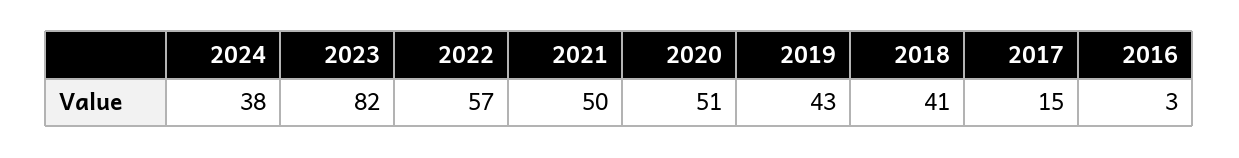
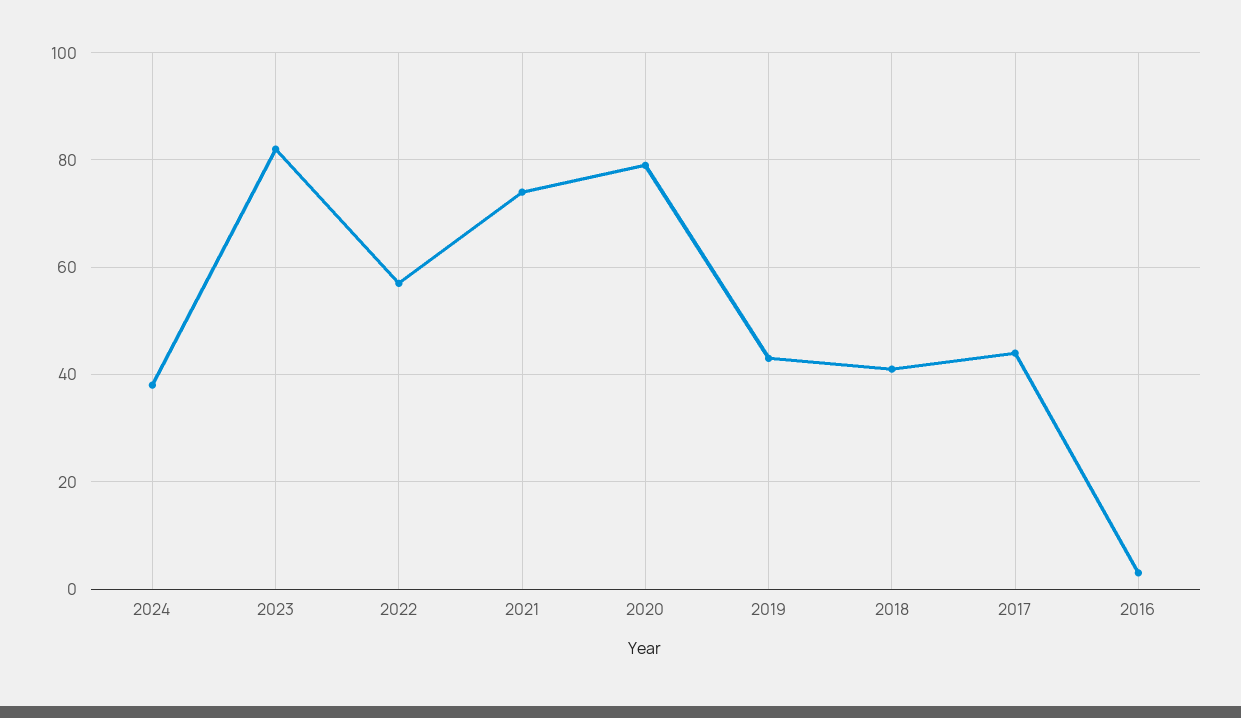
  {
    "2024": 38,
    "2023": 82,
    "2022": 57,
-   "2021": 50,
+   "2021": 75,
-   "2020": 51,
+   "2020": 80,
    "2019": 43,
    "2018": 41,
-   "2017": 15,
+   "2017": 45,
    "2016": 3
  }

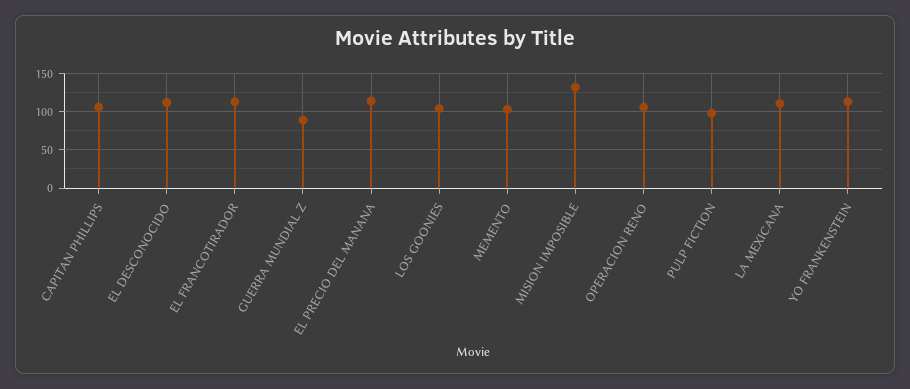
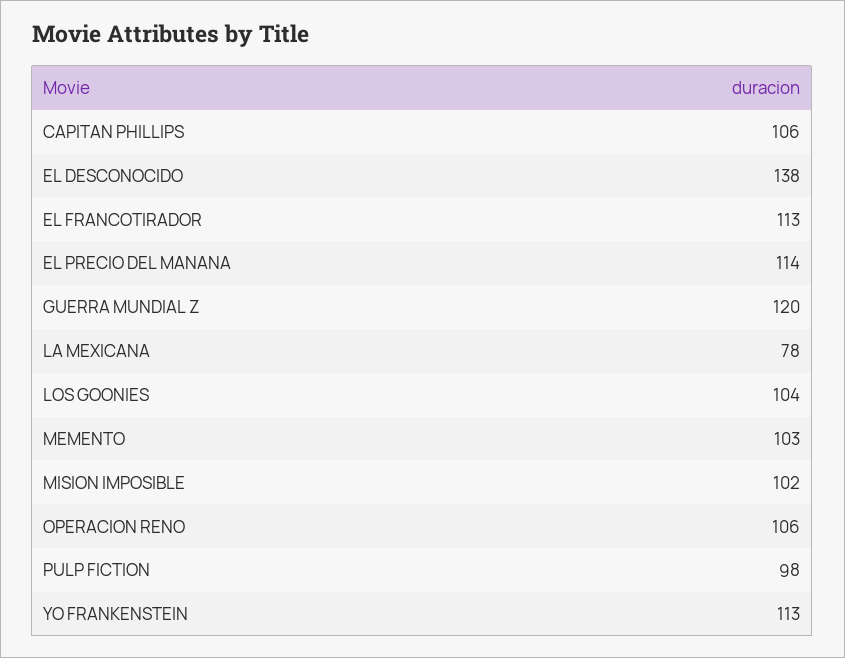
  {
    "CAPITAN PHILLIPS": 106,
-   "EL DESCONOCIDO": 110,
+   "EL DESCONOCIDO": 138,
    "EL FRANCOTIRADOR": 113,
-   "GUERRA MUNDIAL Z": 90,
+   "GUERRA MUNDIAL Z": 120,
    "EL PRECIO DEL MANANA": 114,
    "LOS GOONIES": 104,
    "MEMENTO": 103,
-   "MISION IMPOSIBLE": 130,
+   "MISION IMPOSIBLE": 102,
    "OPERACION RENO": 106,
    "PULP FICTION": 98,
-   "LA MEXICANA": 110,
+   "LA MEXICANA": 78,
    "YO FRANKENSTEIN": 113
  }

◇ ◇ ◇ ◇ ◇

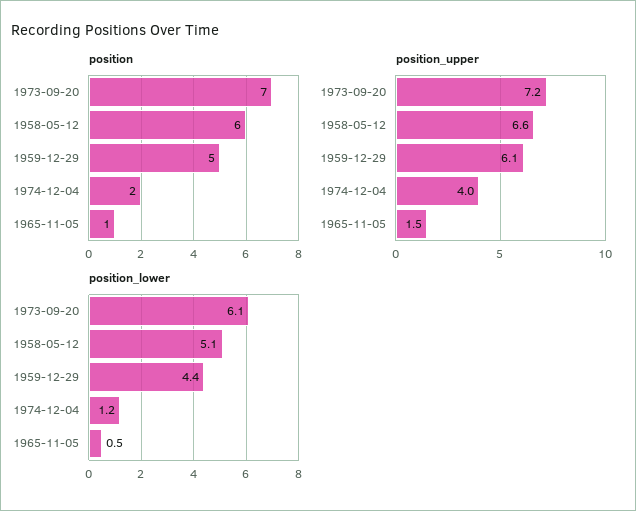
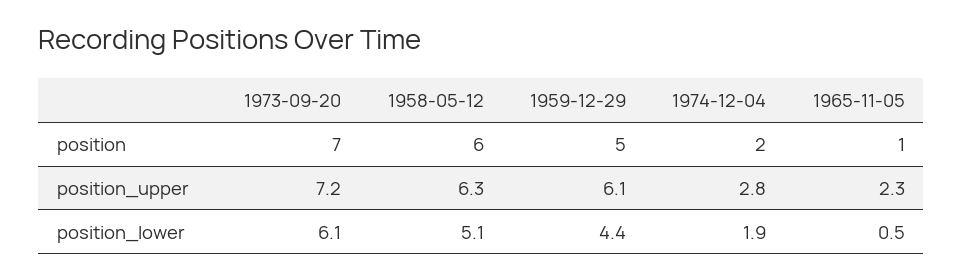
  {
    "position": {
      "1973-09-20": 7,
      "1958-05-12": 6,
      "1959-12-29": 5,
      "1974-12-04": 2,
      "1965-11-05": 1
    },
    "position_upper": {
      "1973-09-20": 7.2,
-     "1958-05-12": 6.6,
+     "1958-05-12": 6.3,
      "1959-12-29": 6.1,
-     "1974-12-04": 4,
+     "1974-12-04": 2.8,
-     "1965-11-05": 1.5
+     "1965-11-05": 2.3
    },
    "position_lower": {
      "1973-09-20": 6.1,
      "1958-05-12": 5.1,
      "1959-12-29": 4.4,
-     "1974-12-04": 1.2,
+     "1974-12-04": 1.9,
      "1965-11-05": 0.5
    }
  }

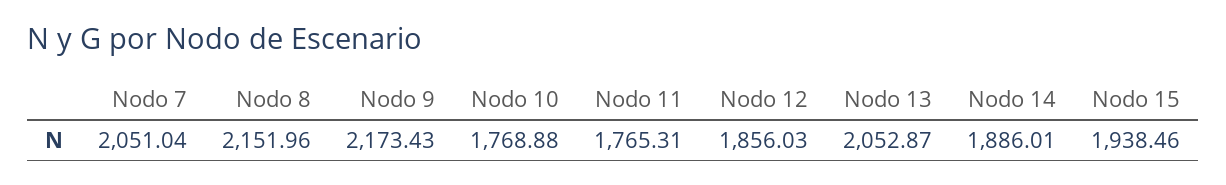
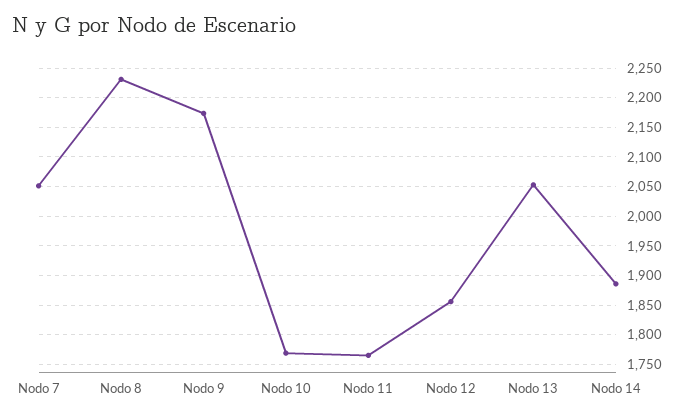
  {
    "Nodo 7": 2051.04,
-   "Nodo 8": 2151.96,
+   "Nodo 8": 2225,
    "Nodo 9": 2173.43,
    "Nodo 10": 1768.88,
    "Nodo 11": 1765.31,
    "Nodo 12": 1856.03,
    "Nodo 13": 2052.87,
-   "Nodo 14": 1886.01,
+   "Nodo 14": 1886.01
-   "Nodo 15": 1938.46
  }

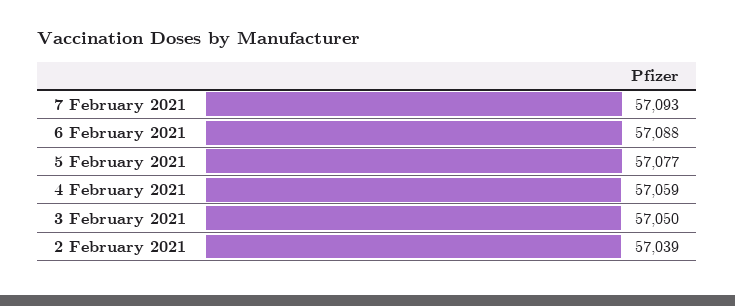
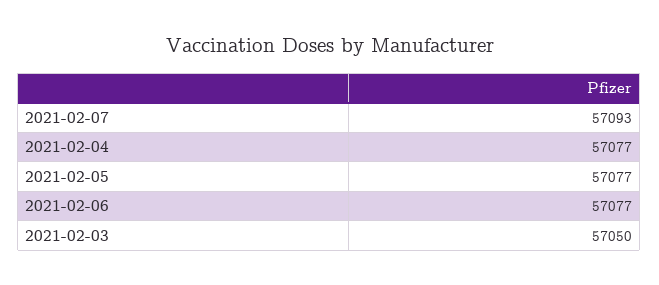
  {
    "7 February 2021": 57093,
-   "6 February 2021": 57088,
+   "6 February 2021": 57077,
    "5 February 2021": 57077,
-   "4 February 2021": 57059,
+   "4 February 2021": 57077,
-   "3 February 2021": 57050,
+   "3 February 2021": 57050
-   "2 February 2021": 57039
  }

◇ ◇ ◇ ◇ ◇

▸ **TASK REQUIREMENTS**: Lines holding "GUERRA": please count them in the data above and reply with the number alone.

▸ **EXERCISE SOLUTION**: 2